Los periodistas deberíamos tener,como aquel pintoresco derviche de "Las mil y una noches", el poder sobrenatural que permite adivinar el futuro con solo cerrar los ojos, como si se estuviera viendo una película en la televisión.
De esa manera nos anticiparíamos a nuestros colegas en la publicación de las primicias. Podríamos anunciar, por ejemplo, el nombre del campeón en el Mundial de España antes de que haya empezado a rodar la pelota. Divulgaríamos, igualmente el nombre del fanático que cometerá el próximo atentadó contra el Papa. Utilizaríamos también nuestra prodigiosa virtud para elaborar--con plata de nuestro bolsillo--el formulario hípico de la semana entrante, y ganarnos así todas las carreras. No hay para qué hablar de las maravillas que haríamos con los billetes de la lotería .
Estoy embromando, naturalmente, porque si yo tuviera esas virtudes adivinatorias las usaria ahora mismo con un propósito concreto: daría, mientras escribo estas líneas, el nombre del vencedor en las elecciones presidenciales del domingo. Lo malo es eso: que es necesario rellenar estas cuartillas a cinco días de las elecciones. Y, quién lo creyera, de este modo termino haciendo al revés del derviche: escribiendo de cosas que serán viejas cuando los lectores que poseen ya noticias nuevas, tengan esta revista en sus manos. Mi papel, pues, y aunque parezca un juego de palabras, consiste ni más ni menos que en adivinar el pasado.

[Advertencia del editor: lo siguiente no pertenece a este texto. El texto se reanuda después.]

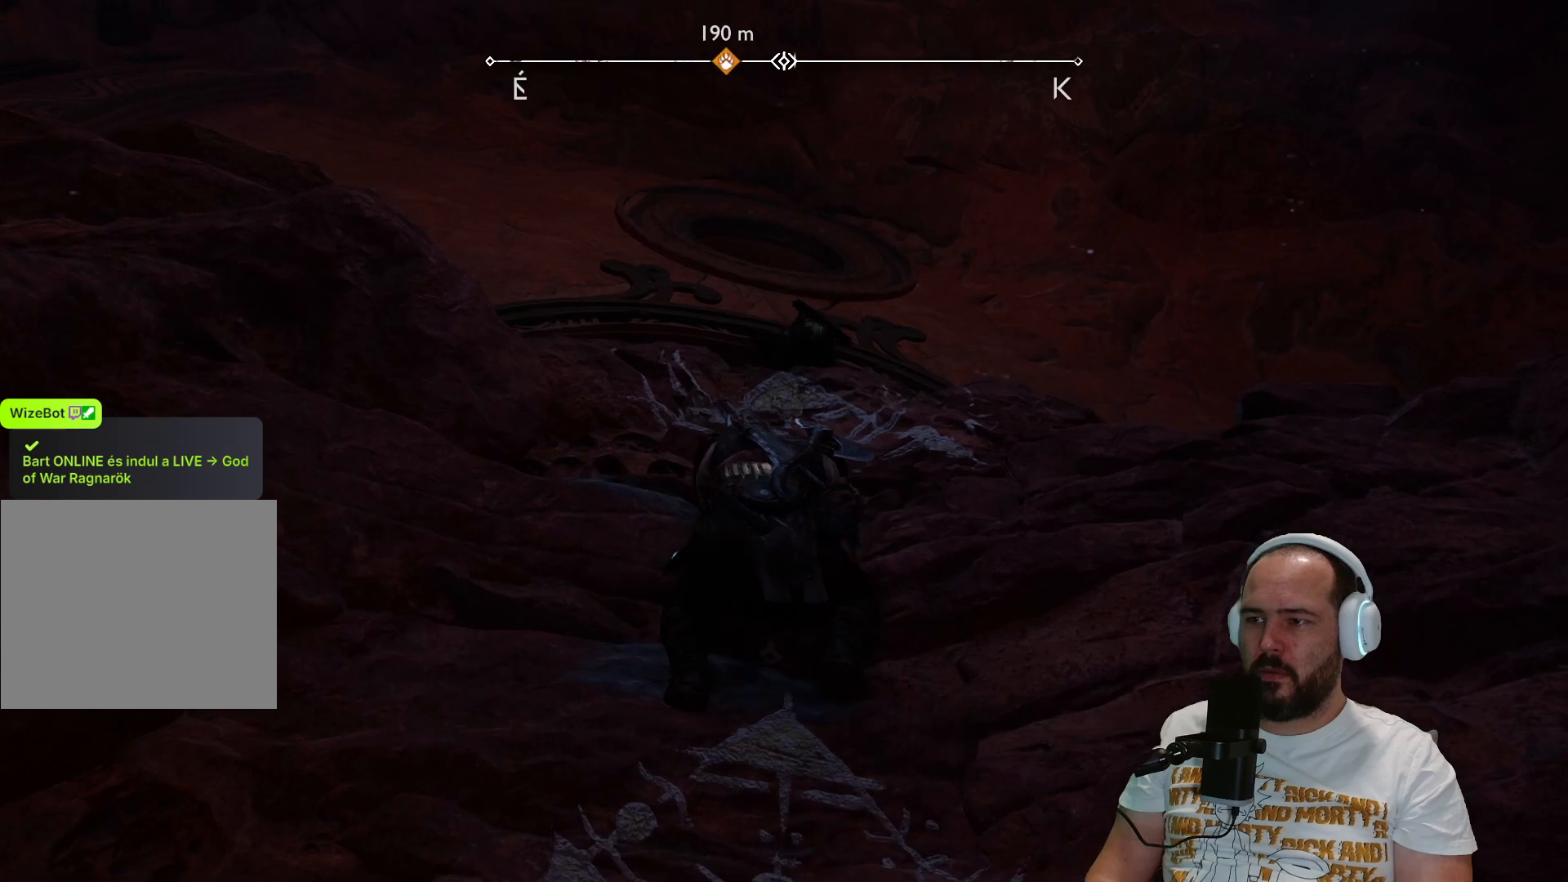
{"buttons": ["CIRCLE"], "left_stick": "up", "right_stick": "center", "events": [[50, "CIRCLE", "down"], [167, "CIRCLE", "up"], [417, "CIRCLE", "down"]]}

La vida suele tener estas ironías.
De cualquier forma, y sin necesidad de ser el derviche de los fascinantes cuentos árabes, hay un aspecto del asunto en el cual todos estamos de acuerdo: gane quien gane, López o Betancur, nos esperan años muy difíciles. No sólo por lo que ya sabe todo el mundo -carestía, inflación, inseguridad, petróleo- sino porque es evidente que el presidenté que salga de estas elecciones no va a contar con una aplastante mayoría de la votación.

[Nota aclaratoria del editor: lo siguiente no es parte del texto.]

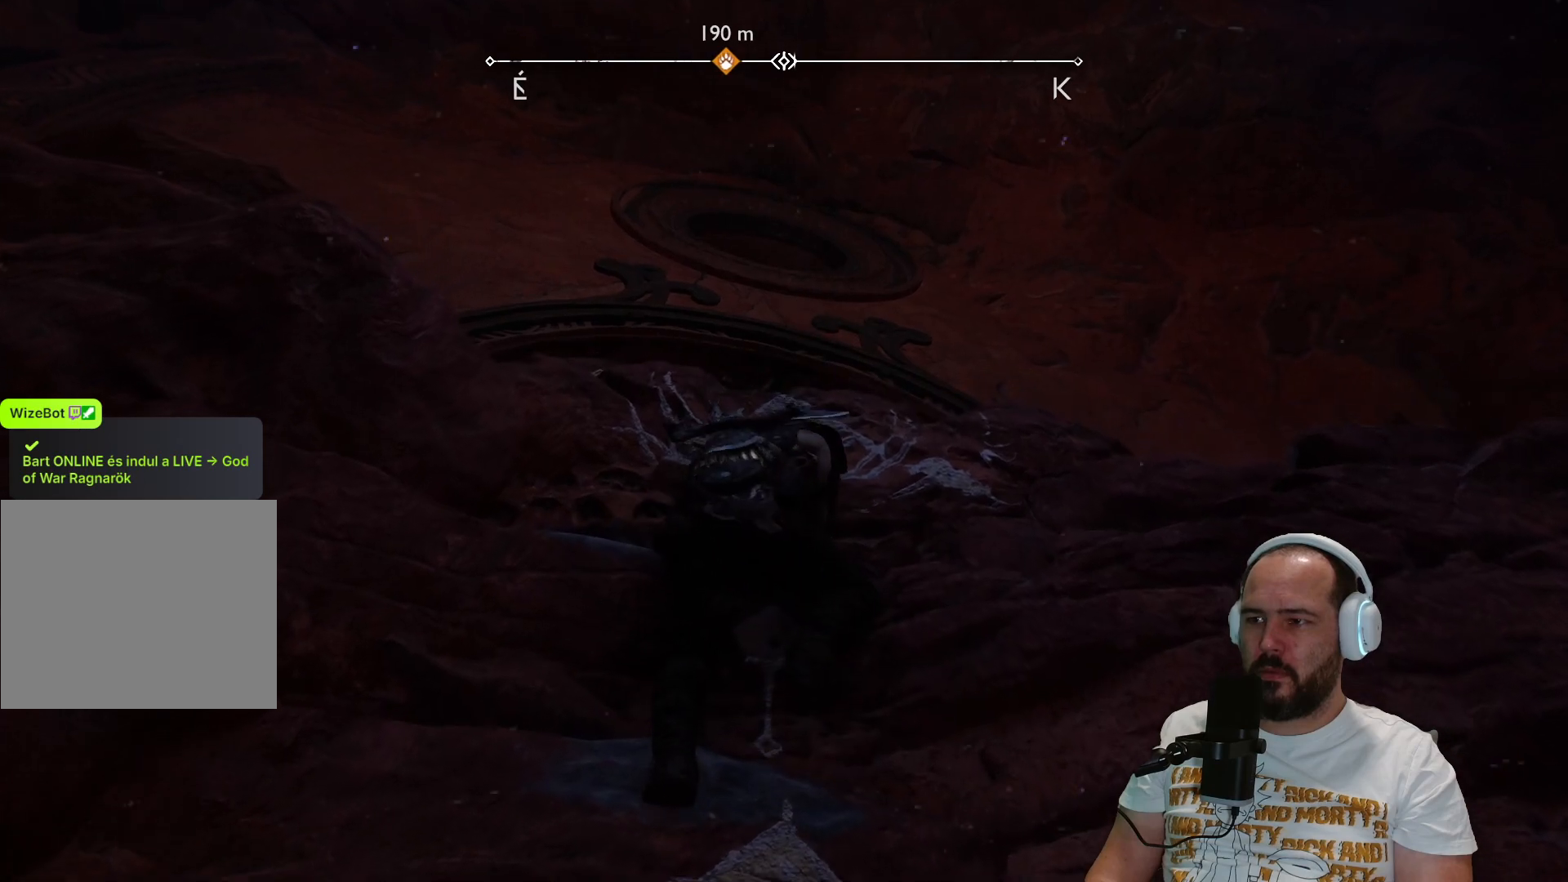
{"buttons": [], "left_stick": "up", "right_stick": "center", "events": [[67, "CIRCLE", "up"], [217, "CIRCLE", "down"], [317, "CIRCLE", "up"]]}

Presento excusas si alguien piensa que estoy haciendo el papel de ave de mal aguero. Pero confieso humildemente que a mí no me disgusta que el candidato vencedor obtenga la victoria por un margen estrecho. Admito que los triunfos angustiosos producen la debilidad política de los gobiernos, y en muchas ocasiones los vuelven inseguros y tambaleantes. Caminan como los ciegos por un largo corredor: tanteando con las manos para no tropezar.
Pero vale la pena correr ese riesgo para evitarnos el extremo opuesto: la arrogancia de una mayoría apabullante. No hay nada más peligroso que el unanimismo. Si todos estamos de acuerdo, si se pierde el sentido crítico si no se puede discrepar por miedo a que lo abucheen a unó o,lo que es peor, a que cualquier fanático bárbaro nos pegue un garrotazo en la cabeza, la democracia ha perdido sentido.
La unanimidad es más peligrosa que la debilidad. Los gobiernos, por lo general, se caen por débiles. Pero los países se acaban por idiotas. El ejemplo perfecto para no darle más rodeos al asunto, es el de la Argentina. Perón hipnotizó a sus compatriotas. Los volvió unánimes en torno suyo. Se acabó el más mínimo vestigio de oposición. Nadie se atrevia a levantar la voz contra el rey. Esa sensación inequivoca de monarquia le permitió realizar con éxito la prueba suprema del prestidigitador politico: logró que la nación eligiera sucesor a su propia esposa, que no tenia ningún mérito para ello. Como en una de esas novelas tropicales de Valle-Inclán.
Sucedió, claro, lo que tenia que suceder: en un país donde la presidencia y la vice-presidencia de la república se dicen "mi amor", y se acuestan en la misma cama, lo único que procedia era el caos. Los argentinos pasaron de la unanimidad absoluta a la confusión total. Antiguamente bastaba con que Perón asomara la cara en los balcones para que el pueblo lo aplaudiera con frenesí. Pero ahora, en el otro extremo de esta tragedia griega que es la Argentina, el general Galtieri tiene que inventarse una guerra--¡una guerra, nada menos!--para congregar a su lado el respaldo nacional. Son los últimos coletazos de la ballena herida.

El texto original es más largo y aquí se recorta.